The threat hung between them, father and son, two versions of the same damage.

Hector laughed again, softer this time. More dangerous.

"Your wife." He looked at Isadora, his expression shifting from rage to something colder, more calculating. "Fine. You want to play this game? Let's play." He reached into his pocket, pulled out a phone, began typing with deliberate slowness. "I'm calling the board. Emergency session. We're going to discuss your fitness to lead this company, Father. Your mental competence. Your apparent inability to distinguish reality from-"

"Stop."

The word came from Isadora's throat before she knew she was going to speak. It wasn't loud, wasn't shouted, but something in it-some authority she didn't know she still possessed-cut through the tension like a blade.

Hector's thumb hovered over the screen. He looked at her, really looked, and she saw the question in his eyes. The doubt, buried deep beneath the certainty.

"You want proof?" She stepped forward, away from Jordi's protection, into the space between father and son. "You want scientific, undeniable, beyond-reasonable-doubt proof that I am who I say I am?"

"Don't," Jordi said behind her. "Issy, you don't have to-"

"Yes, I do." She held Hector's gaze, watched him watch her, saw the war between hope and fear that he would never acknowledge. "Your father had his doctor examine me. Blood tests, cellular analysis, everything modern medicine can measure. The results say I'm twenty-eight years old. Biologically. Physically. Exactly as I was when-" She stopped, swallowed. "When I left."

"Impossible."

"Yes." She laughed, the sound matching his bitterness. "It's impossible. And yet here I am. Standing in front of you. Wearing clothes from a closet that should have been donated to charity fifteen years ago. Speaking to my son, who looks at me like I'm the enemy."

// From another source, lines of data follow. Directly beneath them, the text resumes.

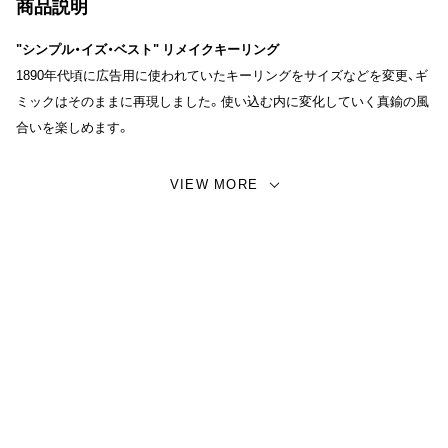
商品説明
"シンプル・イズ・ベスト" リメイクキーリング
1890年代頃に広告用に使われていたキーリングをサイズなどを変更、ギ
ミックはそのままに再現しました。使い込む内に変化していく真鍮の風
合いを楽しめます。
無駄なく洗練されたデザインのため、飽きることなく長期間ご愛用いた
VIEW MORE
だけるアイテムとなっております。
サイズ：W3.4cm × D0.4cm × H5cm
素材：真鍮
生産：日本
【備考】
画面上と実物では多少色具合が異なって見える場合もございます。ご了
承ください。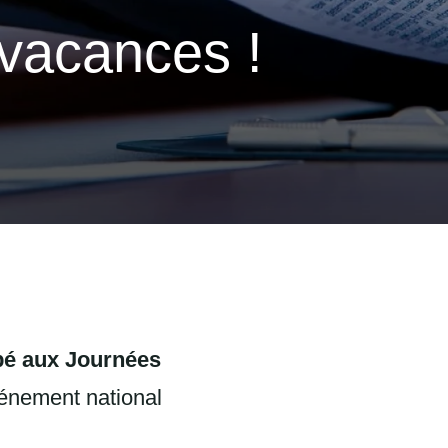
vacances !
pé aux Journées
nement national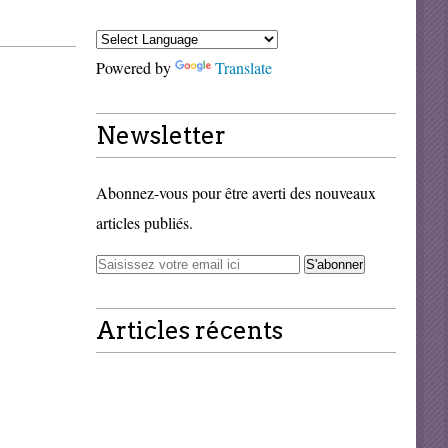
Powered by
Translate
Newsletter
Abonnez-vous pour être averti des nouveaux
articles publiés.
Articles récents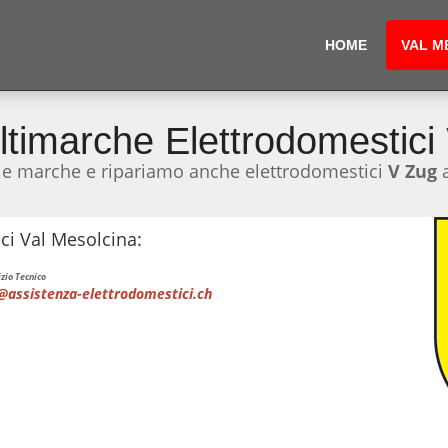
HOME
VAL M
ltimarche Elettrodomestici
 le marche e ripariamo anche elettrodomestici
V Zug
ci Val Mesolcina:
zio Tecnico
@assistenza-elettrodomestici.ch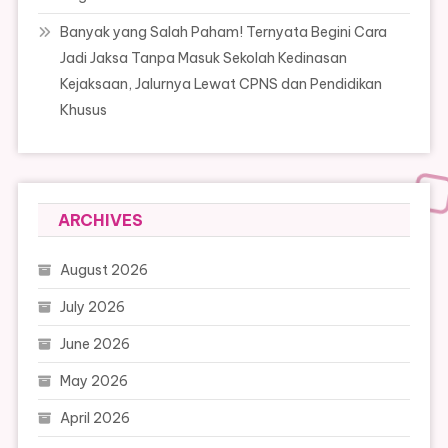
Banyak yang Salah Paham! Ternyata Begini Cara
Jadi Jaksa Tanpa Masuk Sekolah Kedinasan
Kejaksaan, Jalurnya Lewat CPNS dan Pendidikan
Khusus
ARCHIVES
August 2026
July 2026
June 2026
May 2026
April 2026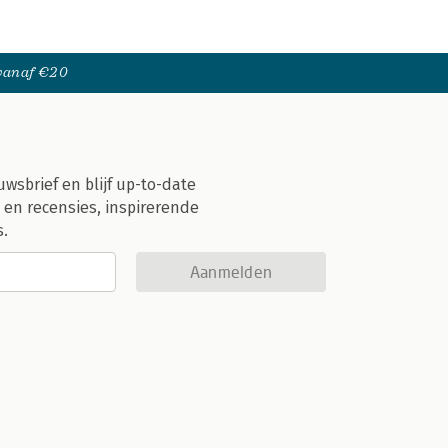
 vanaf €20
uwsbrief en blijf up-to-date
 en recensies, inspirerende
s.
Aanmelden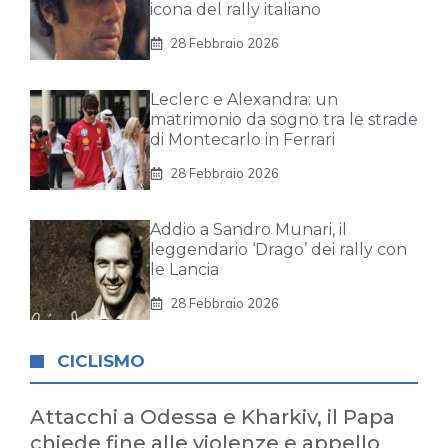
icona del rally italiano
28 Febbraio 2026
Leclerc e Alexandra: un
matrimonio da sogno tra le strade
di Montecarlo in Ferrari
28 Febbraio 2026
Addio a Sandro Munari, il
leggendario ‘Drago’ dei rally con
le Lancia
28 Febbraio 2026
CICLISMO
Attacchi a Odessa e Kharkiv, il Papa
chiede fine alle violenze e appello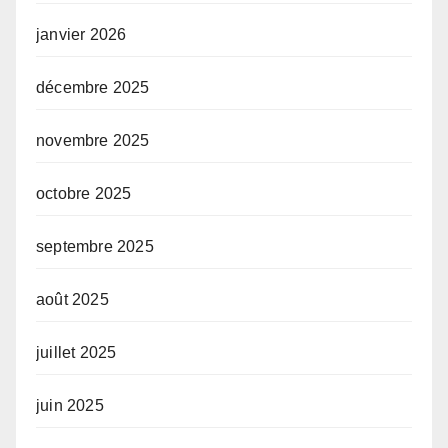
janvier 2026
décembre 2025
novembre 2025
octobre 2025
septembre 2025
août 2025
juillet 2025
juin 2025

She reached up, found the hair tie holding back her ponytail, and pulled it free. Her hair fell around her shoulders, the same chestnut brown it had always been, without a single strand of gray.

"Take it." She held out the hair tie, then changed her mind. Reached up again, found a strand near her temple, and pulled-hard-feeling the sharp pain as follicles tore free. She held out the small clump of hair, root bulbs visible, DNA waiting to be read.

"Have it tested," she said. "Against your father's. Against mine, if you can find samples from-" She stopped, the reality hitting her. "From before. From whatever they recovered. Test it against anything you want. I'm not afraid of the truth, Hector. I am the truth."

He stared at her hand. At the hair she was offering, the physical proof of her existence.

"Why?" The word was barely audible. "Why would you-if you're lying, if this is some kind of-why would you suggest this?"

"Because you're my son." She stepped closer, close enough to see the tears he was blinking back, the boy beneath the armor. "And I will not let you hate me because you're afraid to hope. I will not let you destroy yourself, and your father, and whatever family we have left, because you can't imagine a world where miracles happen."

She pressed the hair into his palm, closed his fingers around it.

"Test it," she said again. "And when you find out I'm real, when you have to face what you've done, what you've said-" She held his gaze, unflinching. "I'll be here. I'll be waiting. Because that's what mothers do."